* _What you have to do_
Only the lines from the one containing "left shoulder: (407, 450)" through the final line of the entries below are wanted, each copied exactly.

(Items from a dataset)
*** Begin section ***

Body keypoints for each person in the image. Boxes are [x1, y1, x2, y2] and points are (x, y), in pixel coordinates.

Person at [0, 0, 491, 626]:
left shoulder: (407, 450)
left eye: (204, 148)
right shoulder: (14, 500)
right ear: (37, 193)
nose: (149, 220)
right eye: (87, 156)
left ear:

*** End section ***

* _Exercise solution_
left shoulder: (407, 450)
left eye: (204, 148)
right shoulder: (14, 500)
right ear: (37, 193)
nose: (149, 220)
right eye: (87, 156)
left ear:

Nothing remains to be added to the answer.